Les organisateurs de cette conférence ont probablement reçu des assurances suffisamment convaincantes pour annoncer la participation de Bouteflika à cette conférence. On savait que le dossier du Sahara est le sujet prioritaire du régime algérien. Maintenant on sait que le Sahara donne non seulement des ailes à un chef d'Etat impotent, mais peut ressusciter des morts chez les caciques du régime du voisin de l'est.

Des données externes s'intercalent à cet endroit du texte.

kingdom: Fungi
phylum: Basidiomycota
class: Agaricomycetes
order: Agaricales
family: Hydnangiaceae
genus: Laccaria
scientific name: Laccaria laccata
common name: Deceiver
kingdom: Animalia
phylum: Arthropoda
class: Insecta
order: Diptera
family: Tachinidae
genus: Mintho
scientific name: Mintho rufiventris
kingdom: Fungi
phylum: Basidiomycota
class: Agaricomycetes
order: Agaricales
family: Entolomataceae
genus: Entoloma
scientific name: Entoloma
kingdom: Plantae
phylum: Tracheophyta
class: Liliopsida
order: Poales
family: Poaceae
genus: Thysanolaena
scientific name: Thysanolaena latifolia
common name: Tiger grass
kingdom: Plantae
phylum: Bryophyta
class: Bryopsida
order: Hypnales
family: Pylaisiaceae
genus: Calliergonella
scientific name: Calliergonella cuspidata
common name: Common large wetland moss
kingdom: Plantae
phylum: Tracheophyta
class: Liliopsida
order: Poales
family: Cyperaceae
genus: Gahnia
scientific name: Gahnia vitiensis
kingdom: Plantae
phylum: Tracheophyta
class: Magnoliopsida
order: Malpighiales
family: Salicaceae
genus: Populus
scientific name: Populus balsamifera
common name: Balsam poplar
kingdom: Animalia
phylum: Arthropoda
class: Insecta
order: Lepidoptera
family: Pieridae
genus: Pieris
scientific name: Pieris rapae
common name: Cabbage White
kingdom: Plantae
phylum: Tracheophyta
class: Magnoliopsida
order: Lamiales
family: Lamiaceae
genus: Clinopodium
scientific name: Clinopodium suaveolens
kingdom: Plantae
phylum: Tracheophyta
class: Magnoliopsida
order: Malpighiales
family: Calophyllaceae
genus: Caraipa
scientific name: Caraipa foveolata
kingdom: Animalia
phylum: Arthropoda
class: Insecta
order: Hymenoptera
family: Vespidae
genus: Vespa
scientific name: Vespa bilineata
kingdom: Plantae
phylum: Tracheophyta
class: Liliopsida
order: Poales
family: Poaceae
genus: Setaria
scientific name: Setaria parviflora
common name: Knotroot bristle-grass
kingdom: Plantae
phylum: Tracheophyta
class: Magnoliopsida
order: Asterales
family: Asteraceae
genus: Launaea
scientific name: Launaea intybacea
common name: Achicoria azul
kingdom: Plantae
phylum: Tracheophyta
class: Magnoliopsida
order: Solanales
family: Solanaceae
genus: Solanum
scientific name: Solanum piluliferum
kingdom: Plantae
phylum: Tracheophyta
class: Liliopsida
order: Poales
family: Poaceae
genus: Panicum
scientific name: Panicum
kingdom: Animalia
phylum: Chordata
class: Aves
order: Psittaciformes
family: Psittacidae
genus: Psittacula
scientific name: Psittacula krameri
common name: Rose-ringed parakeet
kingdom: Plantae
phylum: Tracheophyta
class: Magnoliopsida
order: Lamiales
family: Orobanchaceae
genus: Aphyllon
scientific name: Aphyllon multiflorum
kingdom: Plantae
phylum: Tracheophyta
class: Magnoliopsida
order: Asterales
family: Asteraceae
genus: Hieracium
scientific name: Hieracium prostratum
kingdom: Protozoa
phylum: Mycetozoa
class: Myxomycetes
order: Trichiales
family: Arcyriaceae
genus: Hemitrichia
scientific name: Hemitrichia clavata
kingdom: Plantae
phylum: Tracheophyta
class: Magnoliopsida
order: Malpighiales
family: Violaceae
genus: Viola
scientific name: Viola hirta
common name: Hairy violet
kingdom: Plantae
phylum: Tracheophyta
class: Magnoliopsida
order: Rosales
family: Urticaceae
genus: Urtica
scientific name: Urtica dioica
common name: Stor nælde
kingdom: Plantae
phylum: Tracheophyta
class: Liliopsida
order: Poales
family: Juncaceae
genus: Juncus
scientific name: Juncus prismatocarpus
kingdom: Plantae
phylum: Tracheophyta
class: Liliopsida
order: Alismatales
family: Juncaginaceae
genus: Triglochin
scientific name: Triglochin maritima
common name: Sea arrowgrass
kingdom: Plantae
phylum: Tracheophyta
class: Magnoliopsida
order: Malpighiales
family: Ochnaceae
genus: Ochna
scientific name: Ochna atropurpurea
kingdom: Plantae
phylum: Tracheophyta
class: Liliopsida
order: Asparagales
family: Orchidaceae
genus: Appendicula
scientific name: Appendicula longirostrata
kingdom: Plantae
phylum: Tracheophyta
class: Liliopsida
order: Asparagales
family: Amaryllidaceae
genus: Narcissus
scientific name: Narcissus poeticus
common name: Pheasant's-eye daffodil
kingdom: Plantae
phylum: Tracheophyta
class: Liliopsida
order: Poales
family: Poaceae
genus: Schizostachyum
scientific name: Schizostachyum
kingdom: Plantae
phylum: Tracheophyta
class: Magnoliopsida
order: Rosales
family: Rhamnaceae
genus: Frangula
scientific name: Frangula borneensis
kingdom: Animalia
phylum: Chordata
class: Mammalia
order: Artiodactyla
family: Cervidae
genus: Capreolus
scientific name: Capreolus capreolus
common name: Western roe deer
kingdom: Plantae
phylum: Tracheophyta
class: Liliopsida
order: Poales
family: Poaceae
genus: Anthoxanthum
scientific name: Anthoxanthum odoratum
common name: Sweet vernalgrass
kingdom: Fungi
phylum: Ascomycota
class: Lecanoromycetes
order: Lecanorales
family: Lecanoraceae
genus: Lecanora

Le président-candidat, objet d’une contestation massive chez lui après 20 ans de règne, préfère donc réapparaître à Pretoria et non pas à Alger. Littéralement sous perfusion en Suisse où il est en soins «définitifs», selon la Tribune de Genève, il n’a même pas été capable de déposer sa propre candidature à un cinquième mandat chez lui en Algérie. Mais il a les ressources nécessaires pour se «solidariser» avec une question aussi lointaine que fausse et montée de toutes pièces contre le Maroc. Il faut donc croire que le Sahara est une source de jouvence pour les octogénaires qui dirigent l’Algérie…et aussi un territoire où se produisent des miracles.

On retiendra par ailleurs que l’Afrique du Sud, ainsi que la co-organisatrice Namibie, annoncent cet «évènement» en grande pompe et que les chefs d'Etat de l'Éthiopie, du Ghana, du Kenya, de la Mauritanie et de l'Ouganda y seraient également présents, si on accorde du crédit au programme de cette conférence. Ces présidents risquent de passer inaperçus. Tous les photographes et cameramen n’auront d’yeux que pour l’invisible Bouteflika.